A Casino In Manhattan? No Dice, Say Local Officials


MIDTOWN MANHATTAN, NY — Reports that state officials are considering opening a casino in Manhattan drew skepticism from local leaders who called it a bad idea.

"I think there's a bit of a mixed bag when it comes to casinos," said Mayor Bill de Blasio on Tuesday, responding to a reporter's question about a possible casino in Times Square, or elsewhere in the city.

Manhattan Borough President Gale Brewer was blunter, saying in a tweet that "Manhattan electeds are against this."

"Tourists should go to the theater and the museums," she said. "Don't take money that would go to culture and give it to a casino. Don't play games with this borough."

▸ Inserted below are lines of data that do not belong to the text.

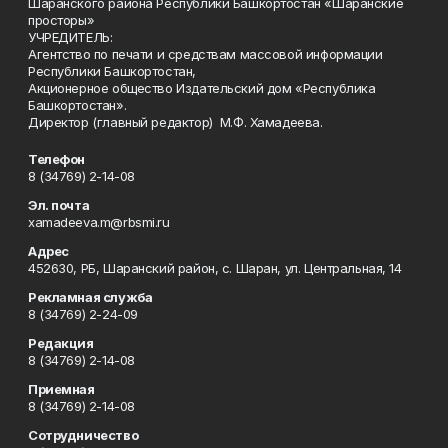
Шаранского района Республики Башкортостан «Шаранские
просторы»
УЧРЕДИТЕЛЬ:
Агентство по печати и средствам массовой информации
Республики Башкортостан,
Акционерное общество Издательский дом «Республика
Башкортостан».
Директор (главный редактор) М.Ф. Хамадеева.
Телефон
8 (34769) 2-14-08
Эл. почта
xamadeeva.m@rbsmi.ru
Адрес
452630, РБ, Шаранский район, с. Шаран, ул. Центральная, 14
Рекламная служба
8 (34769) 2-24-09
Редакция
8 (34769) 2-14-08
Приемная
8 (34769) 2-14-08
Сотрудничество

The state legislature and Gov. Andrew Cuomo's office are locked in late-stage negotiations for the state's new budget, which has blown past its April 1 deadline.

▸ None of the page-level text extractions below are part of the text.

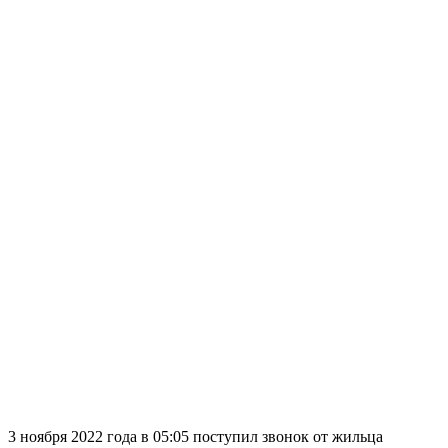
3 ноября 2022 года в 05:05 поступил звонок от жильца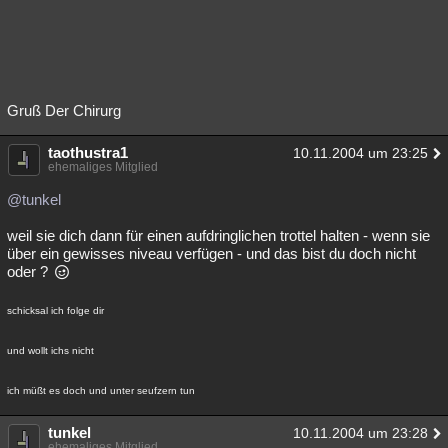
Gruß Der Chirurg
taothustra1
10.11.2004 um 23:25
ehemaliges Mitglied
@tunkel
weil sie dich dann für einen aufdringlichen trottel halten - wenn sie
über ein gewisses niveau verfügen - und das bist du doch nicht
oder ?
schicksal ich folge dir
und wollt ichs nicht
ich müßt es doch und unter seufzern tun
tunkel
10.11.2004 um 23:28
ehemaliges Mitglied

As talks drag on, a proposal to open a casino in Manhattan emerged as a new bargaining chip, designed to generate revenue, the New York Post reported Monday.

Current state laws permit up to three casinos to open starting in 2023 in the "downstate" region, which includes the city, Long Island and parts of the Hudson Valley.

State Sen. Joseph Addabbo told the Post that licensing a Manhattan casino could raise up to $500 million, but conceded that city lawmakers were staunchly opposed to the idea.

The proposed legislation would create a 20-member board in New York City to review casino applications, the Post reported.

The casino rumors came days after lawmakers drew closer to a deal to legalize online sports betting in New York.